Wednesday, November 16, 2016

How Doctors Handle Folks 'Not Able to Pay', 1919

“Not Able to Pay!” from the November, 1919, issue of The Health Bulletin, published by the North Carolina State Board of Health

Classification of School Children Into Well-to-do and Indigent is Un-American, Un-Democratic, Un-Christian

No zydogactile bard of the order Psittacci ever told himself  “Pretty Polly!” with more satisfaction than otherwise responsible people derive from mouthing “Not able to pay.” It is unction to their souls. It is balm for many a troubled conscience.

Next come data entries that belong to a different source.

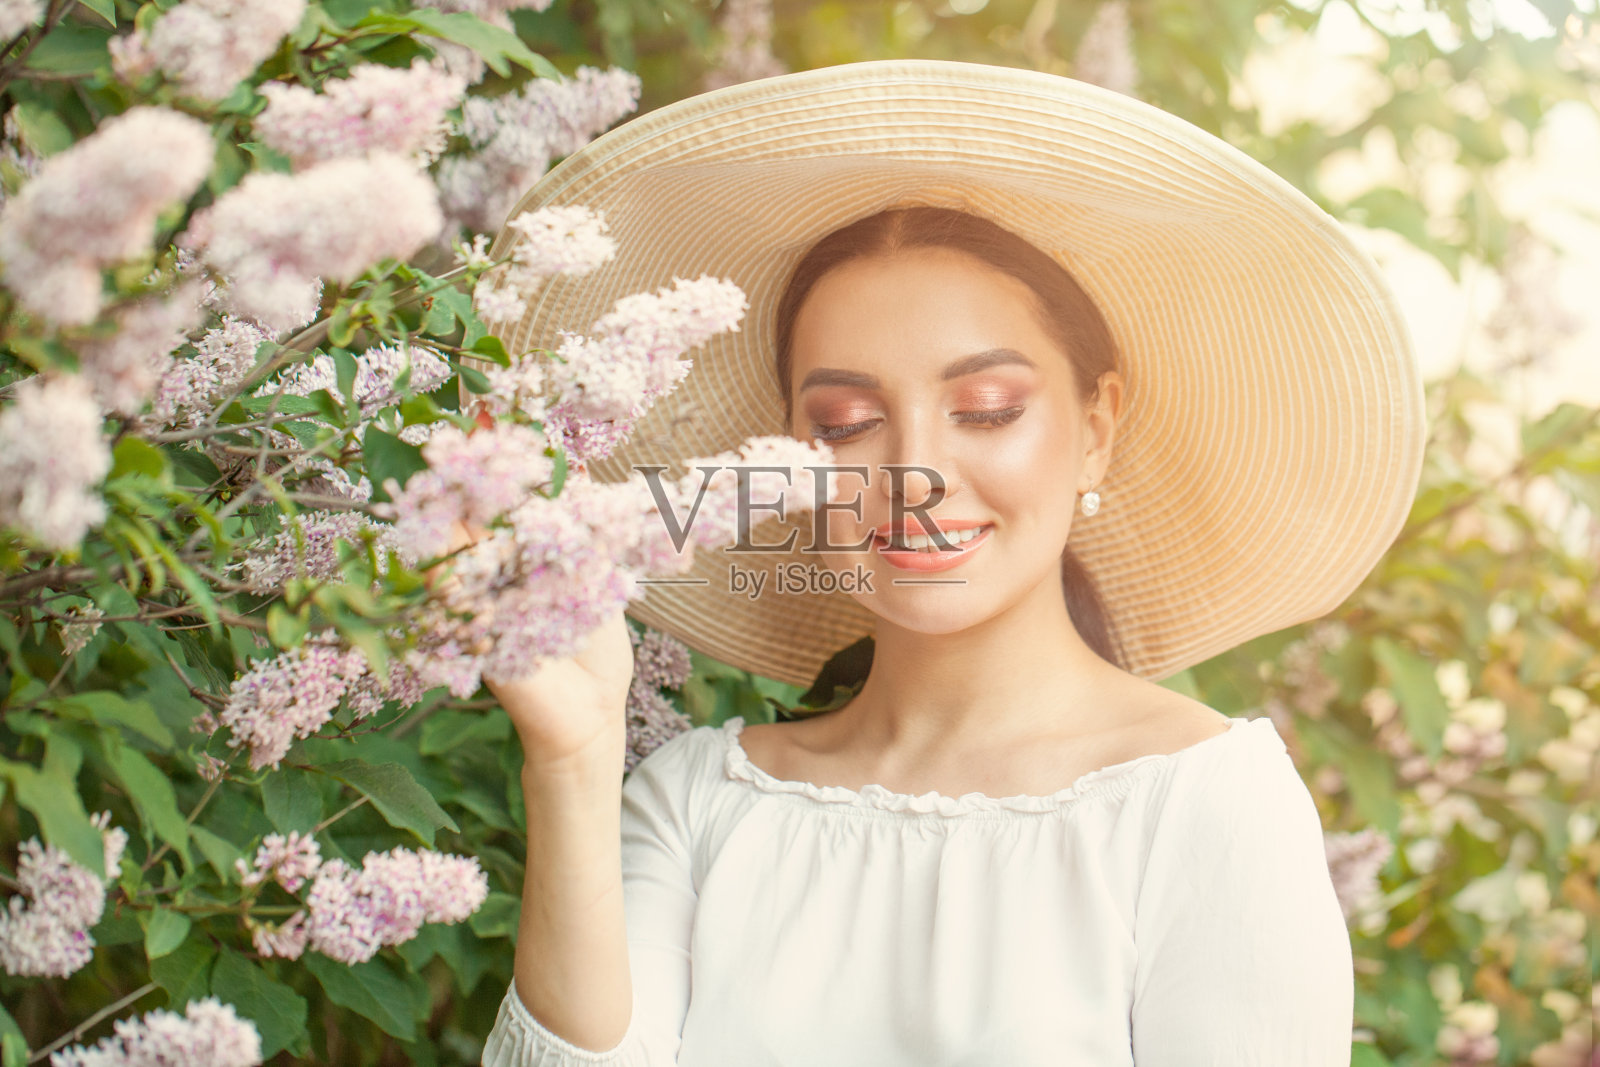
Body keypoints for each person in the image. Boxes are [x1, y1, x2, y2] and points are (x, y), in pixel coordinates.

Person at [473, 60, 1426, 1066]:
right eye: (843, 423)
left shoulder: (1199, 802)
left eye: (986, 409)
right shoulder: (698, 801)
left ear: (1096, 427)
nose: (912, 473)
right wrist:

“O, yes, this hospital offers free treatment to those who are not able to pay,” says the President of the Board of Visitors, adding, of course, “except a small fee to take care of incidentals.”

“Special provision for those who are not able to pay”; the “worthy poor”; “children of the poor”; “for charity” are a few of the canting generalities which cover a multitude of the sins of omission.

The North Carolina State Board of Health is neither Bolshevik nor Prussian; nor is its mission the setting of a wrong world right. But some of us who have played the game of life in the rough—who have practiced medicine and occasionally ourselves bound up a wound, as well as sat on “the rail” and watched the big men operate—have so often been balked in a sincere attempt to render honest service by the trite, satisfied reply, “Oh, yes, if he is not able to pay,” that we have become convinced that the expression itself is a howling hypocrite.

Suffering humanity means just exactly nothing to us, but suffering individuals whom it is partly our duty to assist mean everything. This peculiarly applies to the correction of common physical defects of thousands of school children in North Carolina.